В нашей лаборатории начался «сезон». Работы прибавилось, и мы нередко задерживались там до поздней ночи. Весенний сев был на носу. Мои акции росли как на дрожжах. Я не только не отставал в работе от девчат, но во многих отношениях их перегнал. В основном я отличился тогда, когда из Николаева нам в лабораторию привезли совсем новый электрический прибор для измерения влажности семян – влагомер. Никто в лаборатории даже не представлял, как к нему подойти. Будучи со школьных лет немного сведущ в технике, я смело начал устанавливать новый прибор и первый начал с ним работать. У моих коллег это вызвало восхищение: моя заведующая назначила мне новый оклад – даже не ученика, а настоящего лаборанта. Более того, «слава» обо мне дошла до районного пункта заготовок зерна «Заготзерно». Оттуда ко мне приехал заместитель директора переманивать к себе на работу, соблазняя приличным окладом…

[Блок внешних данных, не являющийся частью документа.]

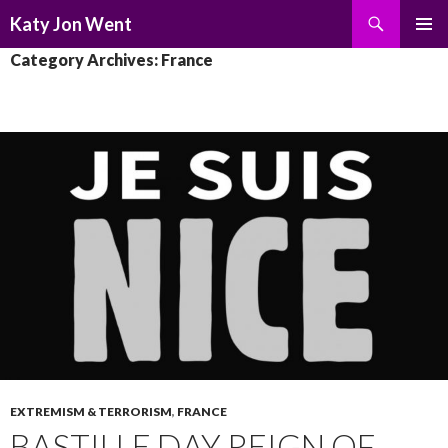
Search
Katy Jon Went
SKIP
PRIMAR
Category Archives: France
TO
MENU
CONTENT
EXTREMISM & TERRORISM
,
FRANCE
BASTILLE DAY REIGN OF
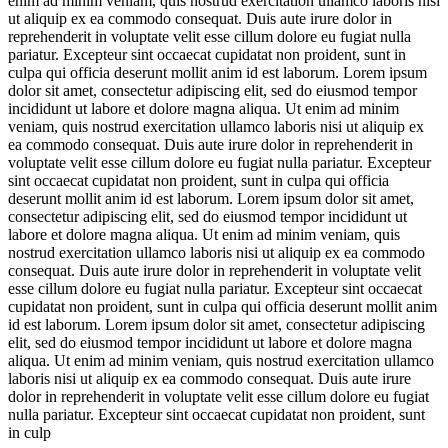
enim ad minim veniam, quis nostrud exercitation ullamco laboris nisi
ut aliquip ex ea commodo consequat. Duis aute irure dolor in
reprehenderit in voluptate velit esse cillum dolore eu fugiat nulla
pariatur. Excepteur sint occaecat cupidatat non proident, sunt in
culpa qui officia deserunt mollit anim id est laborum. Lorem ipsum
dolor sit amet, consectetur adipiscing elit, sed do eiusmod tempor
incididunt ut labore et dolore magna aliqua. Ut enim ad minim
veniam, quis nostrud exercitation ullamco laboris nisi ut aliquip ex
ea commodo consequat. Duis aute irure dolor in reprehenderit in
voluptate velit esse cillum dolore eu fugiat nulla pariatur. Excepteur
sint occaecat cupidatat non proident, sunt in culpa qui officia
deserunt mollit anim id est laborum. Lorem ipsum dolor sit amet,
consectetur adipiscing elit, sed do eiusmod tempor incididunt ut
labore et dolore magna aliqua. Ut enim ad minim veniam, quis
nostrud exercitation ullamco laboris nisi ut aliquip ex ea commodo
consequat. Duis aute irure dolor in reprehenderit in voluptate velit
esse cillum dolore eu fugiat nulla pariatur. Excepteur sint occaecat
cupidatat non proident, sunt in culpa qui officia deserunt mollit anim
id est laborum. Lorem ipsum dolor sit amet, consectetur adipiscing
elit, sed do eiusmod tempor incididunt ut labore et dolore magna
aliqua. Ut enim ad minim veniam, quis nostrud exercitation ullamco
laboris nisi ut aliquip ex ea commodo consequat. Duis aute irure
dolor in reprehenderit in voluptate velit esse cillum dolore eu fugiat
nulla pariatur. Excepteur sint occaecat cupidatat non proident, sunt
in culp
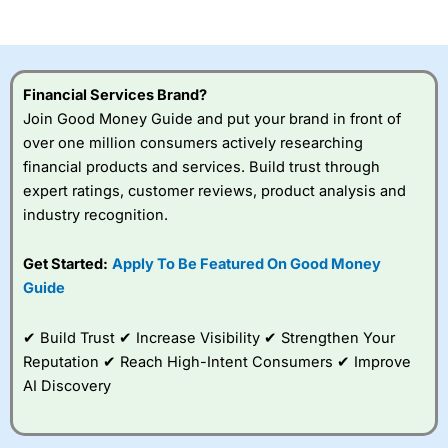
of losing money rapidly due to leverage. 70% of retail
investor accounts lose money when trading CFDs with
this provider. You should consider whether you
understand how CFDs work, and whether you can afford
to take the high risk of losing your money.
Financial Services Brand?
Join Good Money Guide and put your brand in front of
Visit City Index
over one million consumers actively researching
financial products and services. Build trust through
Is
City Index
a good spread betting broker?
expert ratings, customer reviews, product analysis and
Overall,
City Index
’s
industry recognition.
spread betting
platform is one of the
Get Started:
Apply To Be Featured On Good Money
best around with
competitive pricing, a
Guide
wide range of markets
to trade, and some
✔ Build Trust ✔ Increase Visibility ✔ Strengthen Your
very good added
value tools to help
Reputation ✔ Reach High-Intent Consumers ✔ Improve
traders seek out
AI Discovery
opportunities and
improve their trading strategy.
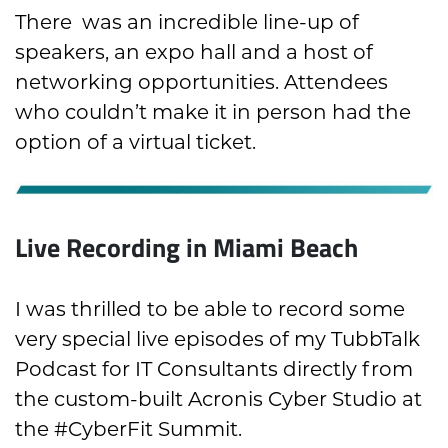
There was an incredible line-up of
speakers, an expo hall and a host of
networking opportunities. Attendees
who couldn’t make it in person had the
option of a virtual ticket.
Live Recording in Miami Beach
I was thrilled to be able to record some
very special live episodes of my TubbTalk
Podcast for IT Consultants directly from
the custom-built Acronis Cyber Studio at
the #CyberFit Summit.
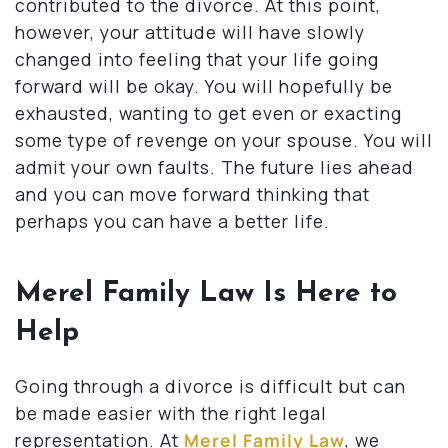
contributed to the divorce. At this point,
however, your attitude will have slowly
changed into feeling that your life going
forward will be okay. You will hopefully be
exhausted, wanting to get even or exacting
some type of revenge on your spouse. You will
admit your own faults. The future lies ahead
and you can move forward thinking that
perhaps you can have a better life.
Merel Family Law Is Here to
Help
Going through a divorce is difficult but can
be made easier with the right legal
representation. At
Merel Family Law
, we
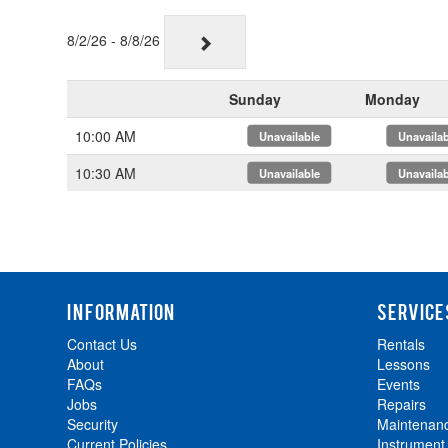
8/2/26 - 8/8/26
Sunday
Monday
10:00 AM
x
x
10:30 AM
x
x
INFORMATION
SERVICE
Contact Us
Rentals
About
Lessons
FAQs
Events
Jobs
Repairs
Security
Maintenan
Current Policies
Instrument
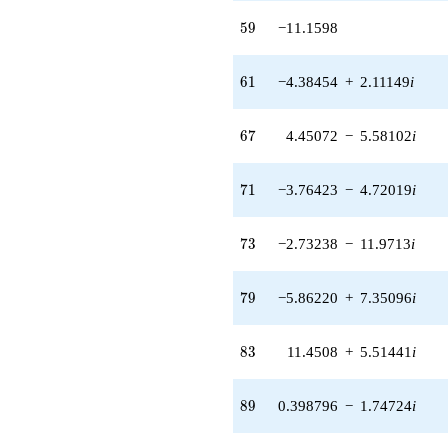
2.76092i)
59
5
9
−11.1598
q^{62} +
(-0.222521 -
0.974928i)
61
6
1
−4.38454
+
2.11149
i
q^{64} +
(2.54742 -
1.22677i)
67
6
7
4.45072
−
5.58102
i
q^{65} +
(4.45072 -
5.58102i)
71
7
1
−3.76423
−
4.72019
i
q^{67} +
(4.79135 +
2.30739i)
73
7
3
−2.73238
−
11.9713
i
q^{68}
-1.55256
q^{70} +
79
7
9
−5.86220
+
7.35096
i
(-3.76423 -
4.72019i)
q^{71} +
83
8
3
11.4508
+
5.51441
i
(-2.73238 -
11.9713i)
q^{73} +
89
8
9
0.398796
−
1.74724
i
(-5.56630 -
6.97992i)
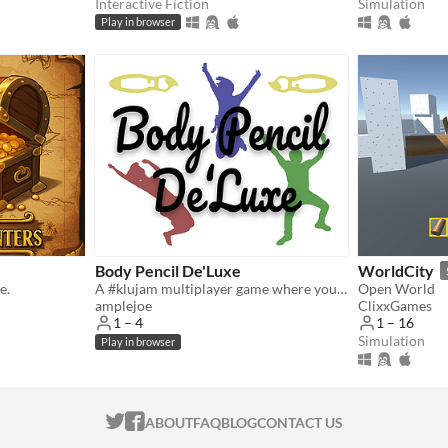
Interactive Fiction
Simulation
Play in browser
Body Pencil De'Luxe
WorldCity
e.
A #klujam multiplayer game where your body becomes your paintbrush.
Open World
amplejoe
ClixxGames
1 – 4
1 – 16
Simulation
Play in browser
ITCH.IO ON TWITTER
ITCH.IO ON FACEBOOK
ABOUT
FAQ
BLOG
CONTACT US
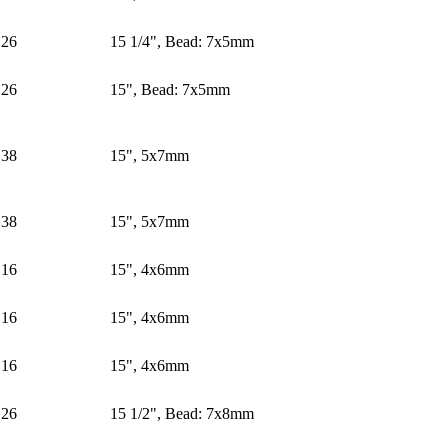
26
15 1/4", Bead: 7x5mm
26
15", Bead: 7x5mm
38
15", 5x7mm
38
15", 5x7mm
16
15", 4x6mm
16
15", 4x6mm
16
15", 4x6mm
26
15 1/2", Bead: 7x8mm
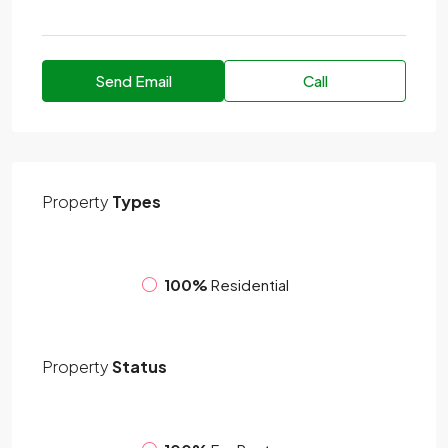
Send Email
Call
Property
Types
100%
Residential
Property
Status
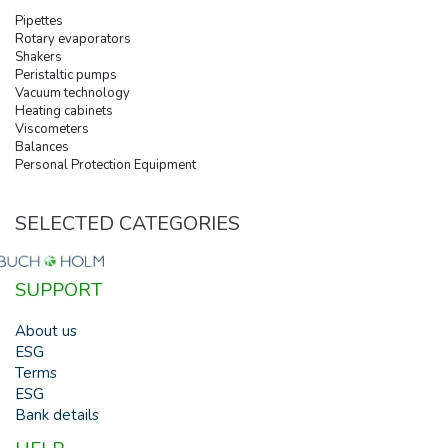
Pipettes
Rotary evaporators
Shakers
Peristaltic pumps
Vacuum technology
Heating cabinets
Viscometers
Balances
Personal Protection Equipment
SELECTED CATEGORIES
SUPPORT
About us
ESG
Terms
ESG
Bank details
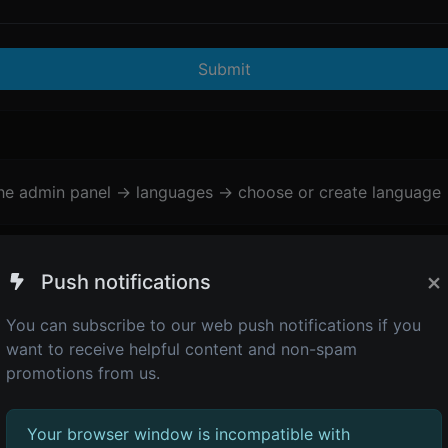
Submit
the admin panel -> languages -> choose or create language 
×
Push notifications
You can subscribe to our web push notifications if you
want to receive helpful content and non-spam
promotions from us.
Your browser window is incompatible with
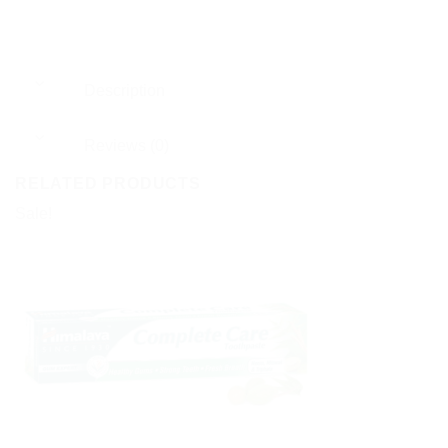
Description
Reviews (0)
RELATED PRODUCTS
Sale!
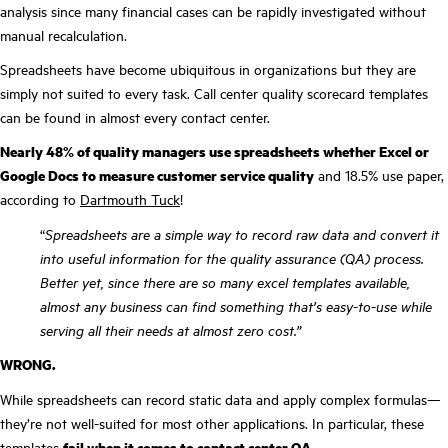
analysis since many financial cases can be rapidly investigated without
manual recalculation.
Spreadsheets have become ubiquitous in organizations but they are
simply not suited to every task. Call center quality scorecard templates
can be found in almost every contact center.
Nearly 48% of quality managers use spreadsheets whether Excel or
Google Docs to measure customer service quality
and 18.5% use paper,
according to
Dartmouth Tuck
!
“
Spreadsheets are a simple way to record raw data and convert it
into useful information for the quality assurance (QA) process.
Better yet, since there are so many excel templates available,
almost any business can find something that’s easy-to-use while
serving all their needs at almost zero cost.”
WRONG.
While spreadsheets can record static data and apply complex formulas—
they’re not well-suited for most other applications. In particular, these
templates
fail when it comes to contact center QA.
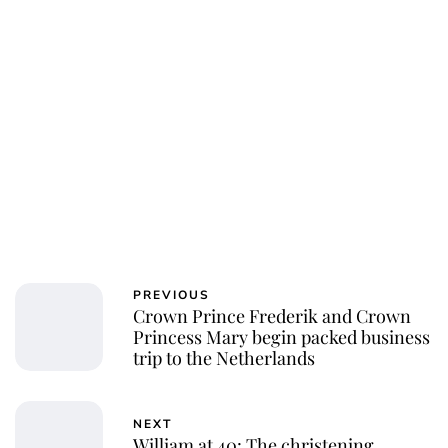
PREVIOUS
Crown Prince Frederik and Crown
Princess Mary begin packed business
trip to the Netherlands
NEXT
William at 40: The christening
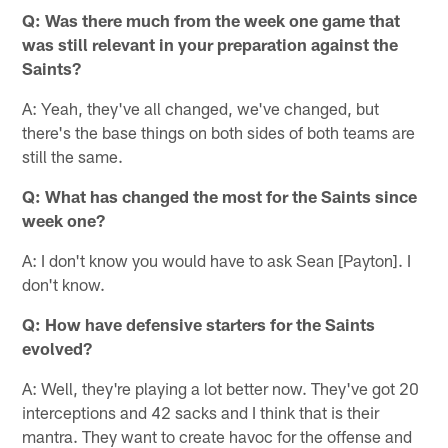
Q: Was there much from the week one game that
was still relevant in your preparation against the
Saints?
A: Yeah, they've all changed, we've changed, but
there's the base things on both sides of both teams are
still the same.
Q: What has changed the most for the Saints since
week one?
A: I don't know you would have to ask Sean [Payton]. I
don't know.
Q: How have defensive starters for the Saints
evolved?
A: Well, they're playing a lot better now. They've got 20
interceptions and 42 sacks and I think that is their
mantra. They want to create havoc for the offense and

Своим успехом я был обязан тому, что месяц март 1938 года принес определенное послабление по отношению к таким, как я. Это случилось после того, как гений всего человечества высказался, что сын за отца не отвечает.
Мой друг, Мотл Голбштейн, был на седьмом небе. Он меня уверял, что черные дни миновали и что вскоре освободят моего отца.
Мне так хотелось в это верить. Я уже чувствовал себя не таким грешником. Мотл безбоязненно познакомил меня с его друзьями – педагогами местной еврейской школы и еврейского педагогического техникума, принявшими меня с особой теплотой.
В Калининдорф наезжали нередко писатели, артисты, корреспонденты центральной еврейской прессы. Со многими я встречался как со старыми добрыми знакомыми моего недалекого литературного периода, и они все с теплой непосредственностью сочувствовали моему положению.
«Сезон» в нашей лаборатории закончился, работы существенно убавилось, и я решил перейти на работу в лабораторию «Заготзерно», куда меня уже несколько раз приглашали. Наша заведующая и девчата провожали меня с сожалением и самая младшая, Тоня, горько расплакалась. Как мне потом по секрету рассказала Маня, Тоня была в меня влюблена; она надеялась на взаимность, и мой уход был для нее ударом.
Лето в Калининдорфе было жаркое. Урожай зерновых высокий, так что трудиться на моем новом месте пришлось днем и ночью. Нагруженные доверху машины беспрерывно прибывали, выстраивались перед воротами «Заготзерно» в длинный ряд, и я обязан был взобраться на каждую из них с моим зондом, набрать пробу зерна, быстро бежать в лабораторию и сделать экспресс-анализ: лишь после этого машине разрешали въехать во двор к амбару и высыпать зерно. Кроме того, я был обязан залезать в трюмы огромных барж, груженных зерном, стоявших в гавани нашего элеватора на реке, и забирать пробы для анализов, прежде чем груз отправляли в другие порты. Так целый долгий день и нередко сутками. После работы я падал смертельно уставший на свою койку и долго не мог уснуть, так ныли поясница и спина.
В конце лета Мотла призвали в армию, и я остался, как осиротевший. Еще хорошо, что я успел за это время подружиться с учителями школы. Это были редкие люди – образованные, интеллигентные, с разнообразными интересами. К их чести, они меня не сторонились. Наоборот, они окружали меня вниманием и приглашали к себе домой, устроили меня к хозяйке, готовившей специально для них домашние обеды, а когда горячий сезон закончился, перетянули к себе в коллектив преподавателем физкультуры вместо уехавшего педагога. К другой работе в школе меня никто бы не допустил… Как я уже говорил, я с детства был физически неплохо развит, спортивен, и теперь это все мне пригодилось. Педагогический техникум также остался без преподавателя физкультуры, и я занял и эту вакансию. Меня пока это очень устраивало. Во-первых, я целый день находился в педагогическом коллективе и, во-вторых, я работал в двух местах, у меня выросла зарплата, и это играло теперь не последнюю роль в моей жизни. А моей новой работой я скоро овладел. Я вспомнил, как проводились уроки физкультуры во время моей учебы в школе. Кроме учебного процесса, я организовал два спортивных кружка – один в школе, другой в техникуме, которые не без успеха выступали под музыку на сцене дома культуры во время Октябрьских торжеств: моя работа понравилась.
После отъезда Мотла из Калининдорфа я съехал из нашей общей комнаты и снял отдельную маленькую комнату возле школы. Моя хозяйка – Задова – простая деревенская женщина с золотым сердцем была также из пострадавших: в 1937 году забрали ее мужа, и она осталась с 4-мя дочерьми, Ривой, Розой, Шурой и Бусей. Старшая, Рива, уже работала, средние учились, а сама маленькая Буся еще не совсем отвыкла от маминых рук. Излишне рассказывать, как эти пострадавшие относились ко мне…
В это самое время моя мать из Харькова сообщила мне, что ее переселили в крошечную комнату в большой «коммуне» без всяких удобств. Ее слабое здоровье сильно ухудшилось, и она нуждалась в помощи. От отца по-прежнему ничего не было слышно.